The panic was so far-reaching it could be described as widespread

The concert tonight exceeded any of my expectations, the few that I had. I met Steve, the tour manager [or so his business card read] at Fenway on Wednesday. He offered me tickets to see Widespread Panic on Thursday night, so how could I refuse? Free concert = awesome. My roommate and a friend said they’d come with me, and we met at the Bank of America Pavilion down by the Boston Harbor at 7:00. Will call didn’t have me on “the list” so I called Steve, and he brought the four tickets up [and my roommate called the situation "dodgy"]. I only had two friends, so there was an extra ticket that my roommate promptly sold for twenty bucks. I said we couldn’t sell a free ticket, but he’s Irish and doesn’t follow normal rules.
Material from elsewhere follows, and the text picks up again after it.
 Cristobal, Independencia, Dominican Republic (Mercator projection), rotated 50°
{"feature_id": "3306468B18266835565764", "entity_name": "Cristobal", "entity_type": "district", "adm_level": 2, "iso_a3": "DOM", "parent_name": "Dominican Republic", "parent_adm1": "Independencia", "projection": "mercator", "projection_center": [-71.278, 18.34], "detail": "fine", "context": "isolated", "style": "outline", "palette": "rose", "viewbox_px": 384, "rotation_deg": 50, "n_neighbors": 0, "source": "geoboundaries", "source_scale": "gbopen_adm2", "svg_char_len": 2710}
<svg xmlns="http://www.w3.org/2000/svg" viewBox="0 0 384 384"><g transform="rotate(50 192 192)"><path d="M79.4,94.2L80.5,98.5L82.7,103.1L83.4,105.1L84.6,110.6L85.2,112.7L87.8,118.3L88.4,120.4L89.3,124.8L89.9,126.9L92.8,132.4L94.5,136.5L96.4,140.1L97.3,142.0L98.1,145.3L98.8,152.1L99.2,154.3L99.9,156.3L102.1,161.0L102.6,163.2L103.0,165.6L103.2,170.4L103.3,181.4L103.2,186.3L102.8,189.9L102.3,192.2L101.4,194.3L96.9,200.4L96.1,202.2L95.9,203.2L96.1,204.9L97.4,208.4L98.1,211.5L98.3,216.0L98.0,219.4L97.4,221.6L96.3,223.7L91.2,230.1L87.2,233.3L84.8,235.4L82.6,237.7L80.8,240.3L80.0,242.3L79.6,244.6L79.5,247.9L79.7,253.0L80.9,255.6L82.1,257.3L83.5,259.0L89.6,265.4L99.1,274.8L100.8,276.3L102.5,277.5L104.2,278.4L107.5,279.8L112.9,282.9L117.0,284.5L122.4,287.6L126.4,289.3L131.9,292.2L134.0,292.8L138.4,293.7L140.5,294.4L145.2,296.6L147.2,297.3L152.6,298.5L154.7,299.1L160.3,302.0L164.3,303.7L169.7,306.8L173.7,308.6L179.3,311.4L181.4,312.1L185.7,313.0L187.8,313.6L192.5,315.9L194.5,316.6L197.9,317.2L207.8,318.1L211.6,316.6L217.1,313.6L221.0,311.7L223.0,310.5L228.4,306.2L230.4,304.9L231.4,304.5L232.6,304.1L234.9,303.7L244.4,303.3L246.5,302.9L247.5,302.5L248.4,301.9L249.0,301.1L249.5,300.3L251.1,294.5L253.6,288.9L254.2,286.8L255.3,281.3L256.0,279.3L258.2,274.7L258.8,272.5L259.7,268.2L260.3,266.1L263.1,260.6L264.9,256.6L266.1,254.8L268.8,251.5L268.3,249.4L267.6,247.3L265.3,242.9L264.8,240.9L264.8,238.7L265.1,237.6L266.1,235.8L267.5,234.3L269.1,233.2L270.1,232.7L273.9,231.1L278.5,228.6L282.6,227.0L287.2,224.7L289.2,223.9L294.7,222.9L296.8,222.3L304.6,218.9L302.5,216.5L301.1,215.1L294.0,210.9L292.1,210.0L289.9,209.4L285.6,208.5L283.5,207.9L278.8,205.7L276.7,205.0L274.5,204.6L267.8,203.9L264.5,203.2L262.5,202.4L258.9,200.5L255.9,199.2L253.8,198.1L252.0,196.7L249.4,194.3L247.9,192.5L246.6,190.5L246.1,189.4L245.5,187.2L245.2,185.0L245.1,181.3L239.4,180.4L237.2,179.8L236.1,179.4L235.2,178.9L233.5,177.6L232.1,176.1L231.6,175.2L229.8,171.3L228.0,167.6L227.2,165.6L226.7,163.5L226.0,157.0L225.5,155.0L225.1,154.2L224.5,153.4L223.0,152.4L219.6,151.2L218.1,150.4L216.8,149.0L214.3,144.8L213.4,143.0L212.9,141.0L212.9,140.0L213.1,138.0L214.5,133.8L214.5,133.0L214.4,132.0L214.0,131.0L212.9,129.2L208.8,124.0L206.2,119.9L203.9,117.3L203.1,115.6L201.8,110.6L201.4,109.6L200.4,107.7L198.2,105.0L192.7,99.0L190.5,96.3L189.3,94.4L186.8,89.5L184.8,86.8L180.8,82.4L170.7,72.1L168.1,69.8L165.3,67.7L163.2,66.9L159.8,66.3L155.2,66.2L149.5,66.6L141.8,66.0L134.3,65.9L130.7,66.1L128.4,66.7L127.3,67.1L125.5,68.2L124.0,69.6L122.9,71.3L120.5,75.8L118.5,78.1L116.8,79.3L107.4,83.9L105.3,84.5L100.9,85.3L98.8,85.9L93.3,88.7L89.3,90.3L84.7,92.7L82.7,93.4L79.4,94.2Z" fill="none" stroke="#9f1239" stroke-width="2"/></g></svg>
When we got inside, the scent of marijuana wafted through the air. With ten-dollar beers in hand, we laughed, joked, and chatted while Widespread Panic jammed on stage. Upon drinking the second alcoholic beverage, and as the sun finally set, we stood up and joined the throngs of hippies dancing in the aisles of the pavilion, moving their bodies without inhibitions. There was no way we could refuse the call of the music [especially a ten-minute jam of Bill Withers' "Use Me"] and soon we, too, shook and gyrated like the white people we are. The dancing was contagious! And actually, quite fun. Even the cute four-year old girl with glasses was running up and down the aisles, jumping and shaking about. In the bathroom, my friend and I encountered the ballerina-turned-hippie, who demonstrated her years of ballet study with a glissade and an arabesque before flitting her way back to her seat.
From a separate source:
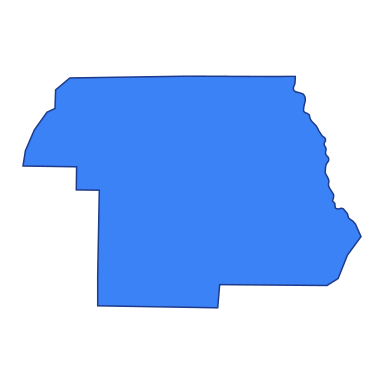 Jackson, Florida, United States of America
{"feature_id": "52423323B29299909449407", "entity_name": "Jackson", "entity_type": "district", "adm_level": 2, "iso_a3": "USA", "parent_name": "United States of America", "parent_adm1": "Florida", "projection": "orthographic", "projection_center": [-85.035, 30.783], "detail": "fine", "context": "isolated", "style": "filled", "palette": "blue", "viewbox_px": 384, "rotation_deg": 0, "n_neighbors": 0, "source": "geoboundaries", "source_scale": "gbopen_adm2", "svg_char_len": 1466}
<svg xmlns="http://www.w3.org/2000/svg" viewBox="0 0 384 384"><path d="M69.8,78.0L55.6,89.9L55.0,108.5L47.0,112.2L34.3,130.0L25.4,150.7L23.0,166.0L76.6,166.8L76.3,189.9L99.3,190.2L97.7,275.4L97.7,305.8L120.9,306.2L217.7,307.8L219.7,284.6L327.0,285.5L338.1,278.5L347.5,255.0L361.0,236.6L357.9,229.7L355.5,224.2L352.9,221.2L349.1,218.5L348.4,217.3L347.4,213.7L343.5,209.0L342.8,208.6L341.6,208.3L340.3,208.4L338.8,209.0L336.6,208.7L335.5,208.1L335.2,207.4L334.8,203.4L332.5,200.9L333.5,197.6L333.7,195.6L333.5,194.4L329.5,188.0L328.8,186.5L328.4,184.3L328.9,181.3L328.8,180.1L327.6,177.3L325.5,173.7L325.2,171.9L325.4,169.8L325.6,166.4L326.1,164.8L327.1,162.9L328.2,161.4L328.7,160.3L328.7,159.4L328.5,158.0L327.9,156.9L326.5,155.5L325.6,154.0L325.5,151.9L325.9,150.7L326.1,149.3L325.9,148.1L325.4,147.0L324.4,145.4L324.1,144.1L324.5,142.6L325.4,141.1L325.5,139.1L324.8,137.9L324.3,137.4L323.4,136.8L322.8,136.3L322.2,135.9L319.0,131.2L317.8,128.6L316.1,125.8L311.2,120.7L310.0,118.2L309.3,114.9L307.4,113.5L304.9,112.5L303.8,111.4L303.5,110.2L303.8,107.2L304.2,105.0L305.3,100.8L305.3,98.5L305.1,97.3L304.0,95.0L303.0,94.0L301.5,93.4L297.2,92.1L296.2,91.9L296.1,92.1L294.3,90.9L293.8,90.2L293.4,89.0L293.4,87.5L294.9,83.7L295.3,78.4L295.3,76.4L295.0,76.4L285.1,76.4L283.6,76.4L282.4,76.5L281.9,76.5L272.4,76.5L271.2,76.5L269.9,76.5L229.8,76.4L227.0,76.3L226.9,76.3L225.9,76.3L185.4,76.2L74.2,77.9L69.8,78.0Z" fill="#3b82f6" stroke="#1e3a8a" stroke-width="1.5"/></svg>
At 10, a we finally departed and made our way to Hennessey’s near Faneuil Hall for an awesome 90s rock cover band that jams there on Thursday nights. The bar was so hot that during the band’s break, I turned the fan that cooled them off to me and stood in front of it. Unfortunately I got too close and my hair got stuck in the fan. A helpful bystander cut off the fan and we dislodged the majority of my tresses, leaving only a small chunk of my blonde locks in the fan — I told the band’s singer it was a special gift from me. Some Sam Summers, shots, and shaking it later, and we were on the move again to J.J. Foley’s for more drinks. At 3am, we were finally in a cab to go home. All in all, a good night of music, dancing, drinking, friends, and fun.

See, if I had more time in the day, I’m sure that story could be better. But at this point I’m just happy to have a minute to sit and recall it, let alone the time to type out my memories about that night.

Maybe one day I’ll either: 1) win the lottery, quit my job and have time to write all day, or 2) meet a hot, rich, amazingly sensitive and brilliant older man who will pay all my bills and I’ll quit my job and have time to write all day.

I’m pretty sure that I have a better shot at winning the lottery.